A mother and daughter travel to Greece, Turkey, France and home to South Carolina and provide their respective perspectives on the experience. Sue Monk Kidd (the well-known author of The Secret Life of Bees) is reflecting about her life and turning 50, while her daughter Ann navigates periods of depression, self-doubt and uncertainty about her future, her career and sense of self-worth. The consistent and similar traits that hold the story together, as well as both authors (one to the other), are the love; respect and admiration each have for the other. Sue writes, “The laughter has cracked the heaviness that formed around us like tight, brittle skin, and even now delivers me peeled and fresh to this moment, to Ann, to myself.”

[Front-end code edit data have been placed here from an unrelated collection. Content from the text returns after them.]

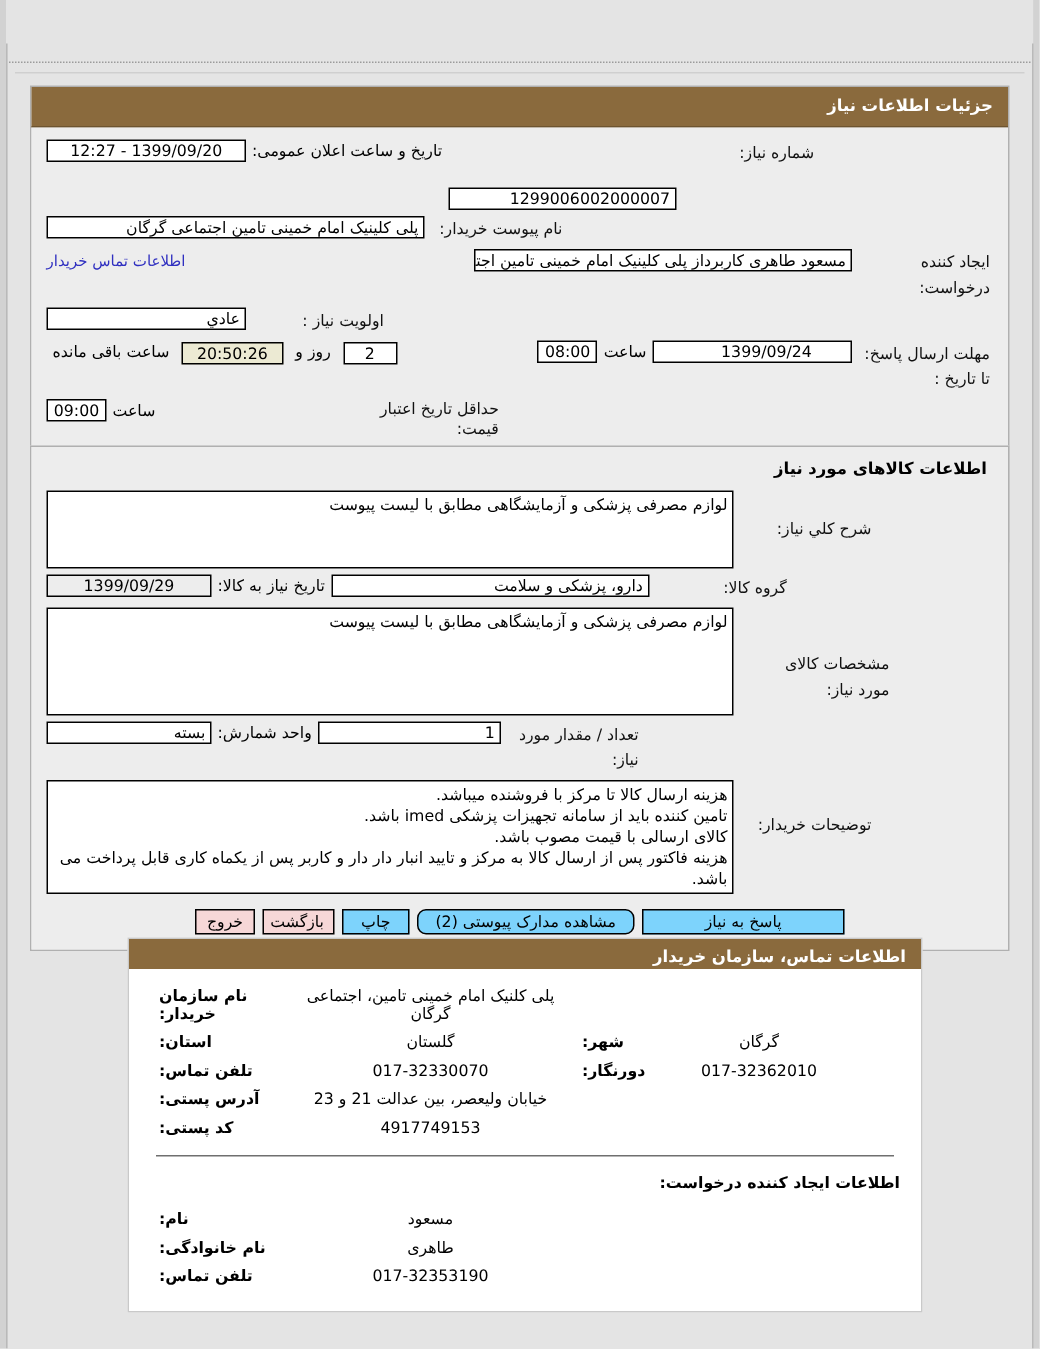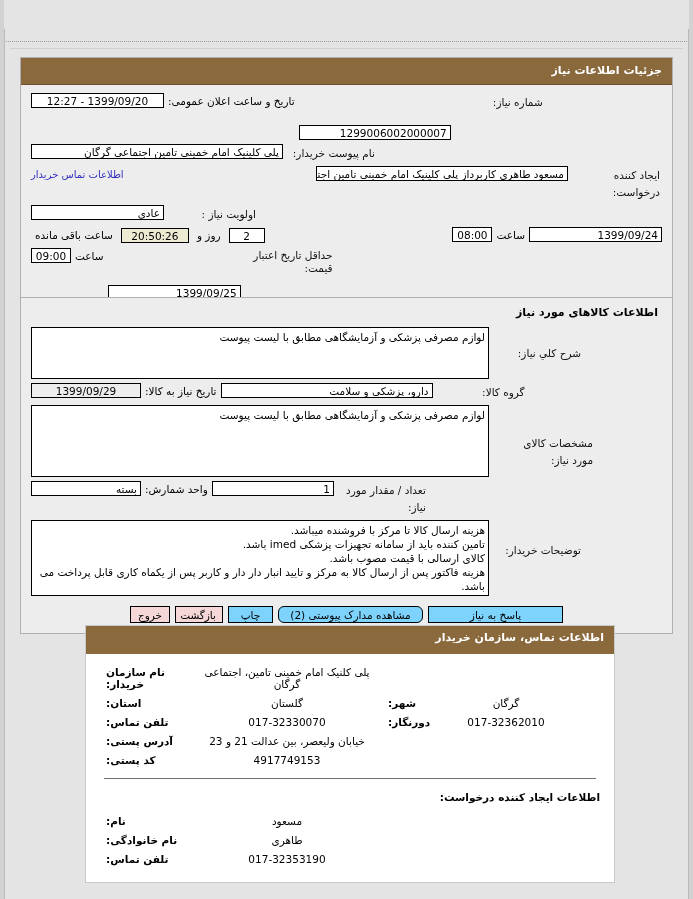--- a/index.html
+++ b/index.html
@@ -152,7 +152,7 @@
       </div>
 
       <div class="row">
-        <div class="fld" style="width:133px;padding-left:22px;">1399/09/24</div>
+        <div class="fld" style="width:133px;text-align:center;padding-left:22px;">1399/09/24</div>
         <div class="mini">ساعت</div>
         <div class="fld" style="width:40px;text-align:center;">08:00</div>
         <div style="flex:1;"></div>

Traveling With Pomegranates is a combination of memoir, journal writing and travelogue, which takes readers to places that will be familiar (externally and internally) and others that seem to fit for the author’s reflections alone. There are times when the prose is engaging, such as when Sue is speaking about turning 50 and says, “The spiritual composition of the Old Woman, not through words, but through the wisdom of a journey” is an apt summation of how she is seeing herself at that time. Many may find it hard to think of 50 as “old”, but it is used in this context as a starting point to look at change, old age, death and birth. At other times, it seems as if the writing should have been left in a private journal or in letters shared between mother and daughter. Not because of any private content or big secrets, but because it had no weight or meaning for a larger audience.
Sue has long had a kinship with the Black Virgin and used it as metaphor and object throughout her novel The Mermaid Chair. She speaks of it in length once again, on their visit to see the statue of the Black Virgin of Rocamadour in France. “As I look at her, my throat tightens and I dig through my bag for the travel-size Kleenex. Just in case. I’m not sure what moves me about her, only that she’s beautiful to me. Someone vacates a chair, and I sit down, staring at the flinty old Virgin until the tears really do start to leak. I rub them away and focus on the back of Ann’s brown hair. Ann’s fingers, I notice, are curled around the stubby piece of chain, and I wonder what she has decided about it. What I will decide about mine… I know suddenly what moves me about the Black Virgin of Rocamadour: She’s the Old Woman. It comes with some surprise, as if the bird on the altar has just pecked me on the forehead.”
While her mother is having the previous insights and feelings, Ann is writing about hers. “I glance over at my mother. Her eyes are closed, her fingers interlocked. I wonder what her prayers are about. Her novel? Her blood pressure? Peace on earth? The two of us praying like this to the Black Madonna suddenly washes over me, and I’m filled with love for my mother. The best gift she has given me is the constancy of her belief. Whatever I become, she loves me. To her, I am enough. I look up at Mary and concede what I am coming to know. I will become a writer.”
It is obvious that traveling together and writing about it were important for the author’s lives. Whether their reflections and insights are also of relevance for those outside their family will have to be left up to others to decide. This reader has mixed feelings about Traveling with Pomegranates, and doesn’t expect those feelings to be any less cloudy in the foreseeable future.